Cronologia de um protesto, por Filipe Tourais

(Aviso: O título é da minha responsabilidade.)

«Cronologia de um protesto de uma classe unida como há muito não se via.

Na Quinta, começaram a ouvir-se umas bocas do Governo sobre a greve dos professores ser ilegal, sem qualquer referência sobre qual seria a lei que sustentaria tamanha fúria.

Na Sexta, o Ministro da Educação convoca uma conferência de imprensa para falar sobre a greve. Toda a gente à espera que esclarecesse qual seria então a tal lei. Nada de lei. Em vez dela, o Ministro queixou-se da inteligência com que a luta estava a ser conduzida, que estava a ficar demasiado barata a quem aderia à greve, que não era uma greve de um diazinho à Sexta-feira à la Nogueira e, drama dos dramas, corriam rumores que uma cirurgiã abandonou um doente que ia operar para ir buscar o rebento à escola por não ter com quem o deixar. Queixinhas.

Mais à noitinha, Manuel Carvalho, director do Público, larga um artigo assanhadíssimo sobre a independência do jornalismo que se faz na publicação que dirige. Toma as dores do Ministro, vai avisando que a greve até pode ser legal, que até pode ser justa, mas que está muito longe de ser digna e é um tiro no pé porque os professores, afiança o senhor director, irão perder o respeito da sociedade por estarem a conduzir uma greve inteligente e a baixo custo. Os argumentos são os mesmos do Ministro. Como ele, não explica por que é que a gravidade de se perderem aulas com uma greve é maior do que se perderem aulas por não haver professores, ou por que diabo os encarregados de educação ficam zangados com as primeiras e aceitam as segundas, ou por que raio os portugueses não serão capazes de entender que os professores estão a lutar por uma carreira suficientemente atractiva para que nenhum aluno fique sem aulas em resultado de concursos que ficam desertos. Prefere atirar que “o combate dos docentes em seu favor não é franco, nem leal. A sua greve tem uma face de cobardia e outra de sabotagem que ficam bem ao radicalismo dos “coletes amarelos”, mas não combina com a gravitas dos professores. Uma greve, como todas as lutas justas, não pode cair no vale tudo.” As raivas de um director podem.

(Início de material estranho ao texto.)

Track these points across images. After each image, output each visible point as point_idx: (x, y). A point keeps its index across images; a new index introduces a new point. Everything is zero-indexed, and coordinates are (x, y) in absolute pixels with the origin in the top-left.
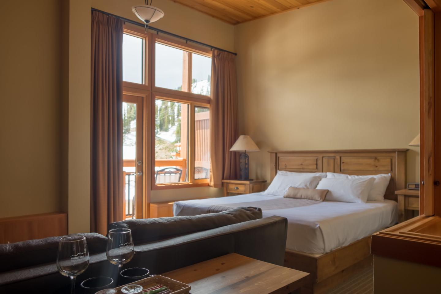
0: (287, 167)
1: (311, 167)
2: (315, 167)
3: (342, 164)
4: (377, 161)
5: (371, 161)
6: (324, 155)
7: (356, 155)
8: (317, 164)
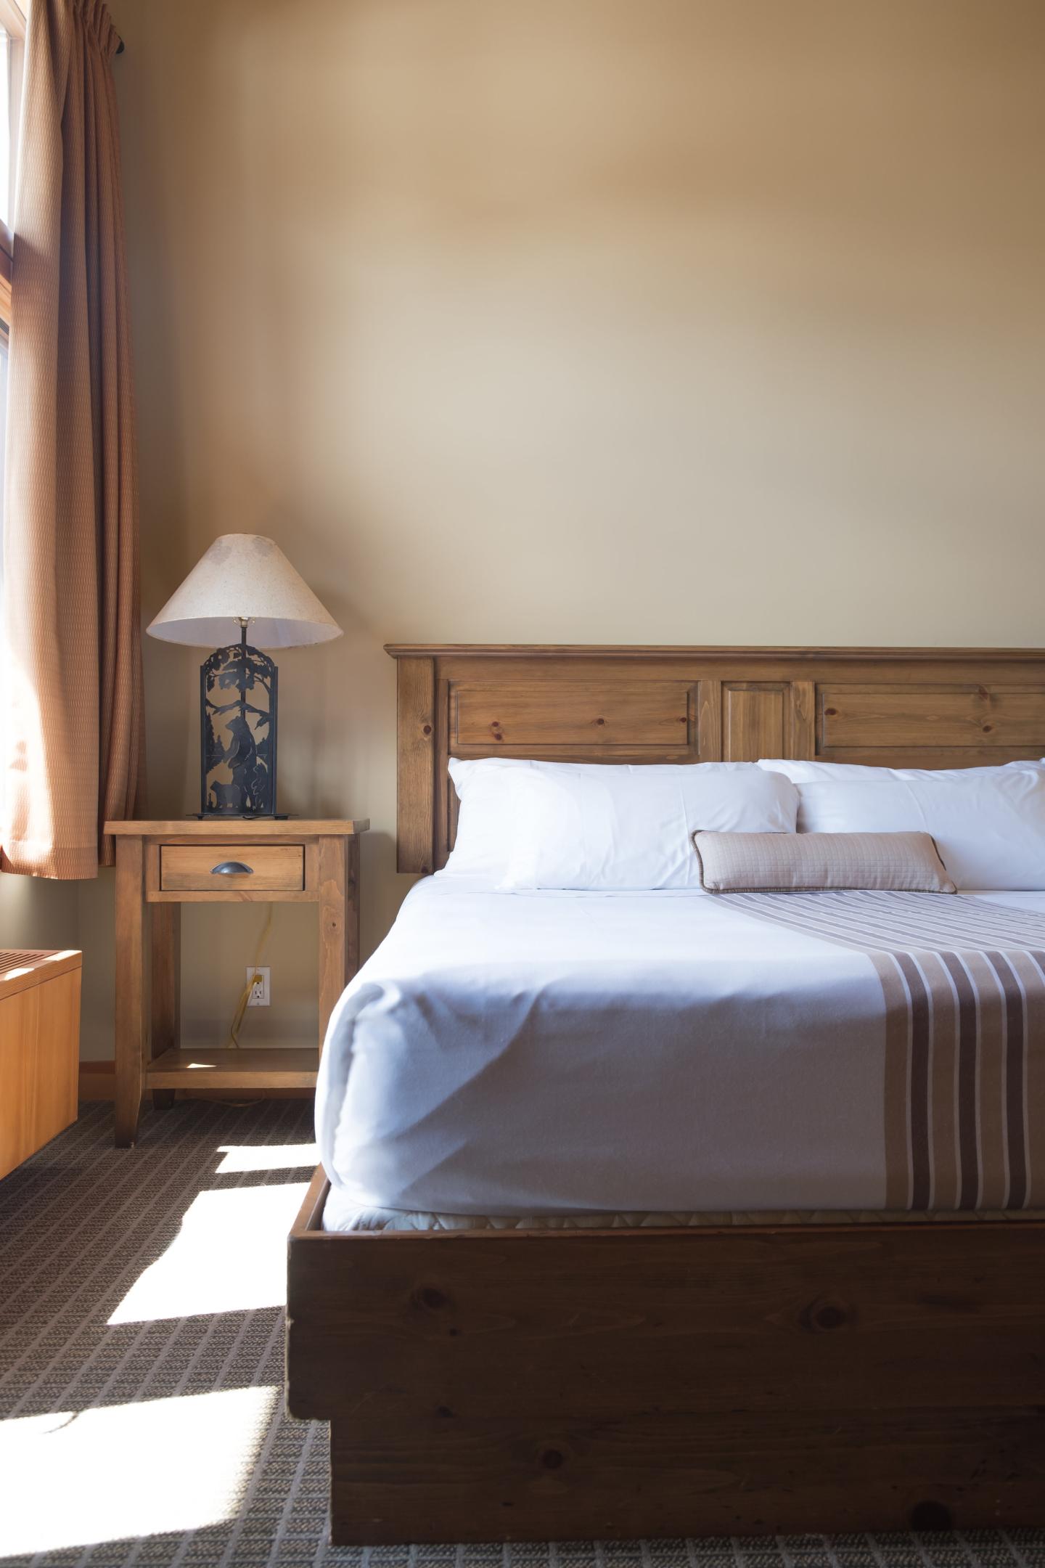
0: (506, 739)
1: (653, 737)
2: (679, 733)
3: (825, 719)
4: (987, 702)
5: (964, 705)
6: (732, 672)
7: (891, 674)
8: (689, 722)
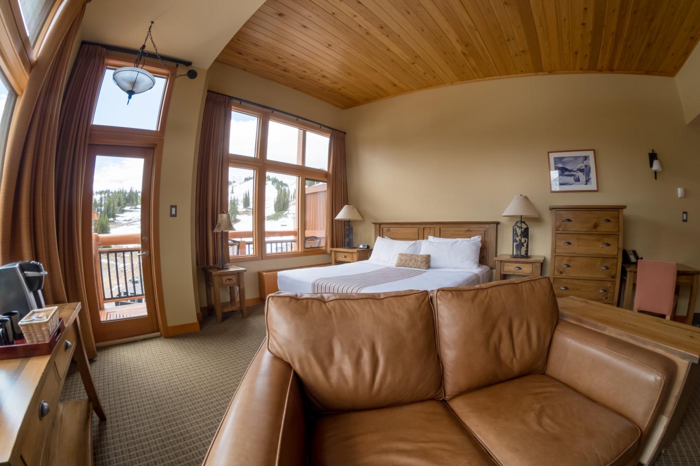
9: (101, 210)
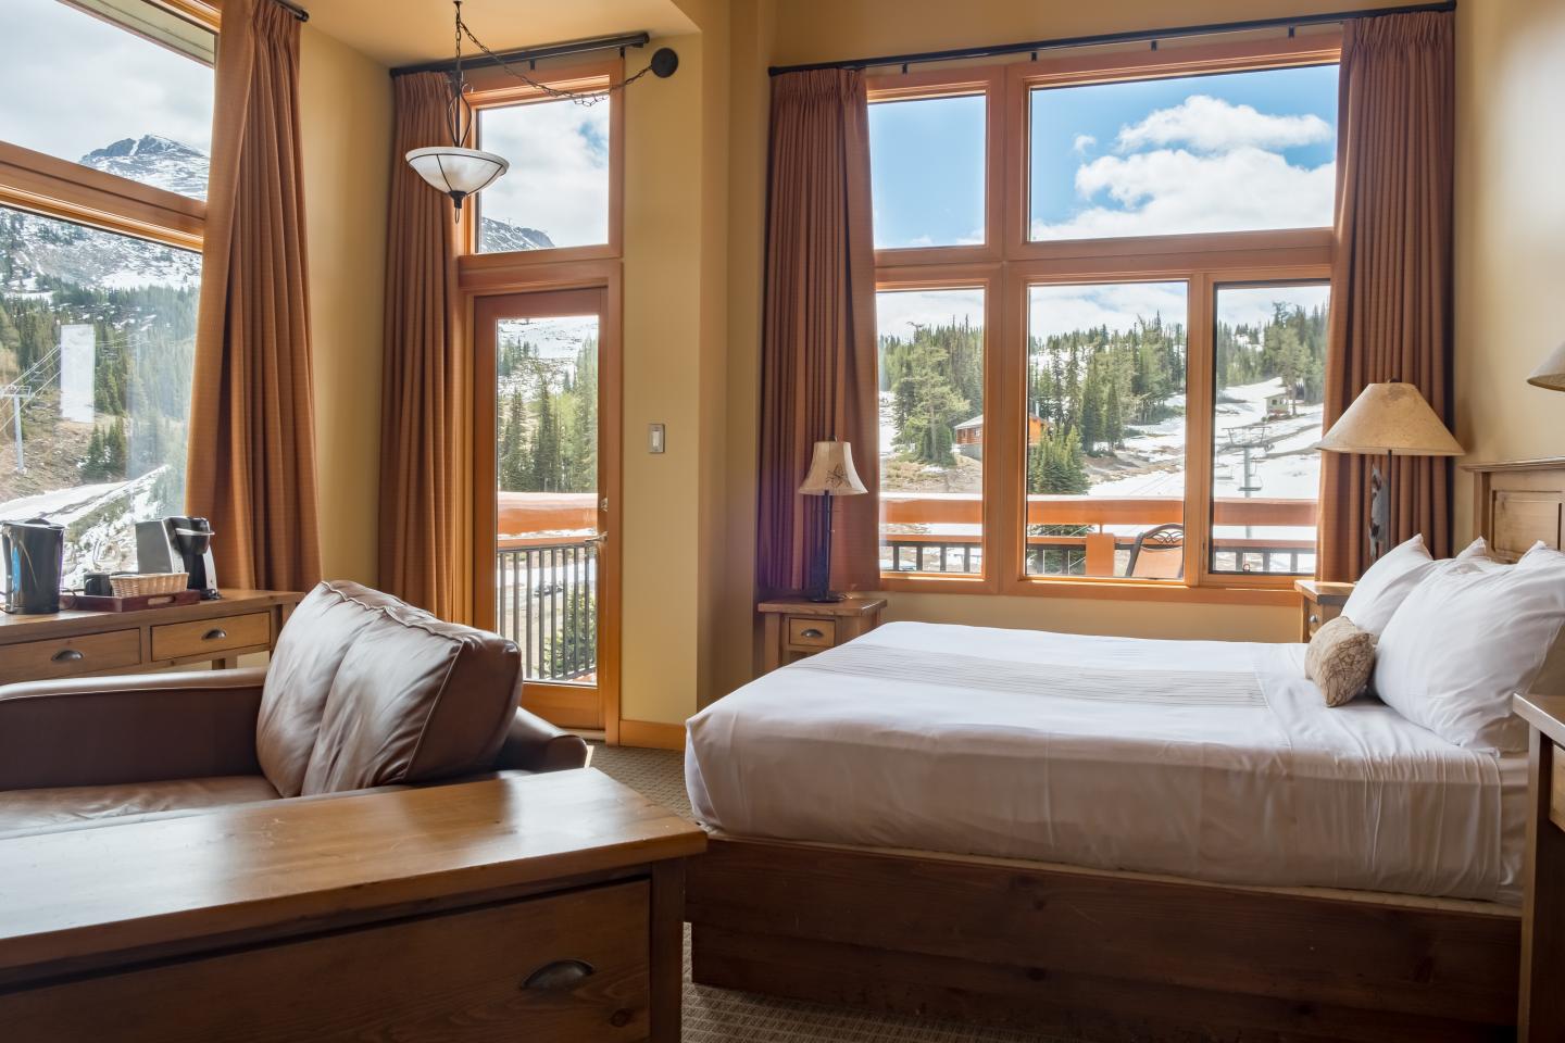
9: (1059, 409)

No Sábado, ao mesmo tempo que António Costa, em Coimbra, falava em tom incomparavelmente mais mansinho sobre o diferendo com os professores , o Ministro e o seu Manel tiveram oportunidade de verificar como a luta cresceu. Viram 100 mil em Lisboa numa manifestação como já não se via desde 2008. Eu sobre o coitado do Manel do Ministro não me alongarei muito mais.

Já sobre os Costas, João e António, apesar da tristeza que me invade o coração, não posso deixar de realçar a sua enorme façanha. Reparem que não é para todos. Conseguiram encher Lisboa com muito mas muito mais gente do que o meu Benfica irá encher o Estádio da Luz mais logo à tarde no derby dos derbies com o Sporting. 100.000 – 65.000 é absolutamente épico. Conseguir unir toda uma classe não é para todos. Venha o merecido prémio. Aquilo das demissões motivadas por minudências tem que acabar. Caramba. Um Benfica-Sporting ainda é um Benfica-Sporting. Proeza maior nunca mais irão conseguir. Ide descansar, ó Costas. E levem o cão convosco. Como diz o próprio, não vale tudo. Não o abandonem.»